Il punto di partenza non può che essere quello degli anni’70:la fase di avvio dello “scambio politico”, attraverso l’operazione “privatizzazioni” realizzate in funzione clientelare rispetto alla politica.
Negli anni’80 le compensazioni delle perdite avvennero a spese dei contribuenti (ricordate i BOT a 3 mesi?) con la relativa esplosione del debito pubblico e all’inizio degli anni’90, finiti i soldi dello Stato, dichiarati incostituzionali i prestiti, l’IRI trasformata in SPA.

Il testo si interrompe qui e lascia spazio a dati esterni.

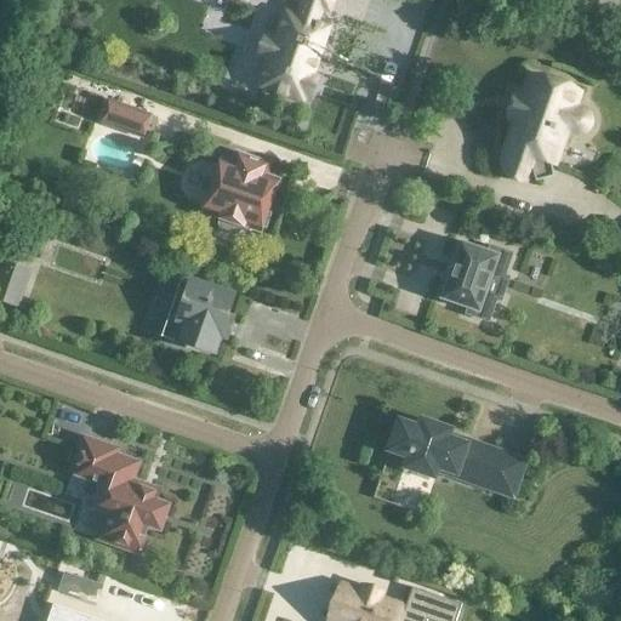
[(292,0),(302,4),(298,17),(285,13),(277,39),(263,34),(256,57),(268,62),(260,89),(303,103),(305,98),(309,101),(318,78),(313,75),(329,28),(317,23),(322,10),(329,12),(332,0),(292,0)]
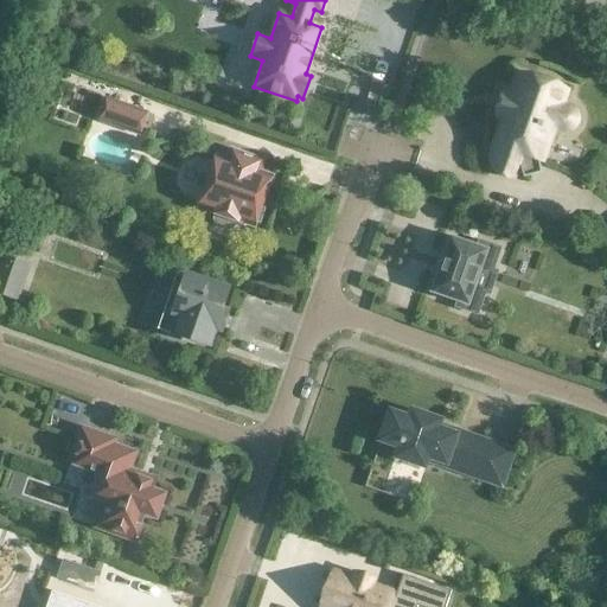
[(551,128),(561,131),(562,132),(564,132),(567,132),(568,131),(570,131),(573,129),(574,127),(575,126),(576,125),(576,122),(577,120),(577,119),(576,116),(576,114),(575,113),(574,110),(572,109),(570,108),(568,107),(560,104),(564,91),(555,89),(556,85),(545,82),(544,84),(519,76),(513,95),(506,93),(498,116),(505,119),(502,127),(500,129),(498,135),(498,138),(496,146),(494,170),(512,177),(521,154),(528,157),(541,161),(550,132),(551,128)]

L’esito più grave della fase dello “scambio politico” infatti, si realizzò in una condizione di totale dismissione del sistema delle partecipazioni statali (IRI messa in liquidazione il 27 giugno 2000), mentre stavano verificandosi almeno quattro fenomeni concomitanti:
- l’imporsi di uno squilibrio nel rapporto tra finanza ed economia verificatosi al di fuori di qualsiasi regola e sfuggendo a qualsiasi ipotesi di programmazione;
- la perdita da parte dell’Italia dei settori nevralgici dal punto di vista della produzione industriale: siderurgia, chimica, elettromeccanica, elettronica. Quei settori dei quali a Genova si diceva con orgoglio “ produciamo cose che l’indomani non si trovano al supermercato”;
- a fianco della crescita esponenziale del debito pubblico si collocava nel tempo il mancato aggancio dell’industria italiana ai processi più avanzati d’innovazione tecnologica. Anzi si sono persi settori nevralgici in quella dimensione dove pure, si pensi all’elettronica, ci si era collocati all’avanguardia. Determinante sotto quest’aspetto la defaillance progressiva dell’Università con la conseguente “fuga dei cervelli” a livello strategico. Un fattore questo della progressiva incapacità dell’Università italiana di fornire un contributo all’evoluzione tecnologica del Paese assolutamente decisivo per leggere correttamente la crisi;
- si segnalano infine due elementi tra loro intrecciati: la progressiva obsolescenza delle principali infrastrutture, ferrovie autostrade e porti e un utilizzo del suolo avvenuto soltanto in funzione speculativa, in molti casi scambiando la deindustrializzazione con la speculazione edilizia e incidendo moltissimo sulla fragilità strutturale del territorio.
Sono questi riassunti in una dimensione molto schematica i punti che dovrebbero essere affrontati all’interno di quell’idea di riprogrammazione e intervento pubblico in economia completamente abbandonata dai tempi della “Milano da bere” fino ad oggi.
Concetti di programmazione e intervento pubblico affrontati in maniera assolutamente confusa da questo governo in un’ottica che lo stesso articolo di Bentivogli definisce felicemente come “keynesisimo a fumetti”…
Nel quadro di una resa ai meccanismi perversi di quella che è stata definita “globalizzazione” e dei processi dirompenti di finanziarizzazione dell’economia, “scambio politico” e assenza di una visione industriale hanno pesato ed evidentemente continuano a pesare in maniera esiziale sulle prospettive dell’economia italiana.